Community schools are comprehensive, democratic institutions. Built on partnerships, they connect teaching and learning to community development and problem-solving. These neighborhood centers serve the educational, social service, health and recreational needs that are crucial for student success, contributing to both improved student learning and increased community well-being. As such, they are one of the five essential strategies in the AFT’s new Real Solutions for Kids and Communities campaign.
Attendees at the AFT TEACH workshop “Community Schools: Organizing for What Kids Need” were asked about the ideas and buzzwords they connected with community schools. They suggested partnership, holistic, responsive, critical, equity, giving kids what they need where they’re at, and AFT. Presenter Dena Donaldson, an assistant director in the AFT’s Educational Issues Department, emphasized that while community schools’ programs and services meet critical community needs, they are much more than what they provide—and unions play an important role in moving them forward.
She gave an overview of the community schools strategy, including the core principles and characteristics and the essential components for successful implementation. But the key when thinking about forming a community school, she said, is getting the right people involved. “In sustainable community schools, stakeholders are empowered to be partners, contributors and leaders,” Donaldson said. “If you build the relationships that strengthen people in those roles, you’ll create a transformational system where everyone is creating solutions together to meet the community’s needs. This requires a lot of organizing.”
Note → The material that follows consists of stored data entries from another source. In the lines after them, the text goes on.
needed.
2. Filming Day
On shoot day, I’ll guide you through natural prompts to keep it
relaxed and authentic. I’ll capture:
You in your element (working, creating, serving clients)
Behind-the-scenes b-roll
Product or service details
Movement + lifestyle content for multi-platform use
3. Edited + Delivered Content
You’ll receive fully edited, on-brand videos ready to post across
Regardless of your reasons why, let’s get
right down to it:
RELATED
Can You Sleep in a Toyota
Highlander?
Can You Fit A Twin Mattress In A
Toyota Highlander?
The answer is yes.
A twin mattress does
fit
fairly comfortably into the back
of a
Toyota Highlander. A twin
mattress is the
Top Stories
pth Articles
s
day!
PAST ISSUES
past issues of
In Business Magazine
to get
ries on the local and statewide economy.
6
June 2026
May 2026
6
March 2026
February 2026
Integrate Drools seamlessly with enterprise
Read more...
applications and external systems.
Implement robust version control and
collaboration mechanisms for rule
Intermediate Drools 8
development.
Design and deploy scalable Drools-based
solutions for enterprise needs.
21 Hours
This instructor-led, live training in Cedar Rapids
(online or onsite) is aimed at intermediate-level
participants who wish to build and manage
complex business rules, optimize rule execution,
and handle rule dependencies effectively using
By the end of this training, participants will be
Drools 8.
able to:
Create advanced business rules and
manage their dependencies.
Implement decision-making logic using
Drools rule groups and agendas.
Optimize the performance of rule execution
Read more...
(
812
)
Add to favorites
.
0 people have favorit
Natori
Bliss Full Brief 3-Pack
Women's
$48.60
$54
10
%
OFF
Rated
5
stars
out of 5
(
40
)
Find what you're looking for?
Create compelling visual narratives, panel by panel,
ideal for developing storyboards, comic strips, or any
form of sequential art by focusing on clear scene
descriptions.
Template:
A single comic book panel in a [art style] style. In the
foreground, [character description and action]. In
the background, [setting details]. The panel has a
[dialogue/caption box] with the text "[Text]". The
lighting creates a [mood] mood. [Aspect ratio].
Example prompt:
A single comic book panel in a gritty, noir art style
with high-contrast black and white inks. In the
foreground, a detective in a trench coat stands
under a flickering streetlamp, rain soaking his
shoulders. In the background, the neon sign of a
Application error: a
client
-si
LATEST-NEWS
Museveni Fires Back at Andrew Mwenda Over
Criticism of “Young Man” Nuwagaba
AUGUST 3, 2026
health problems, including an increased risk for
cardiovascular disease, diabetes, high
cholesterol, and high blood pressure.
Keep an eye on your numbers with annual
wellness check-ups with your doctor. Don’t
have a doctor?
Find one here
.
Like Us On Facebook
Community schools are a great organizing tool because they can bring people together, and unions are uniquely positioned to leverage the relational power and engagement necessary to implement and ensure fidelity to the model. Donaldson shared that the goals of community school organizing include cultivating deep buy-in and support from the community, emphasizing collaborative leadership and shared decision-making, and ensuring that community schools are sustainable in the long term. Depending on their capacity, unions can also be a lead agency in forming and implementing community schools, leveraging labor-management partnerships, choosing or hiring site coordinators, and pushing for transparency in how schools are formed and implemented.
No matter where attendees were in their journeys, Donaldson assured them that the AFT can help and will provide resources, including case studies of successful community school initiatives and the AFT’s course on community school campaign planning.
AFT Executive Vice President Evelyn DeJesus, who attended the session, encouraged everyone to visit aft.org/position/community-schools for more resources and shared that the AFT’s community schools initiative is personal for her. “I grew up in a tough neighborhood,” she said. “Community schools saved my life and my children’s lives.” And as a member of President Biden’s Advisory Commission on Advancing Educational Equity, Excellence, and Economic Opportunity for Hispanics, she is the chair of the preK-12 committee—and the top issue is expanding community schools across the country.
Rallying the audience, DeJesus said, “All the stars have aligned. We have people in the White House advising the president of the United States of America, and he’s listening… . So, I’m just letting you know that not only is the AFT at the table, but we’re redesigning the table. We hear you, and we’re going to make this happen.”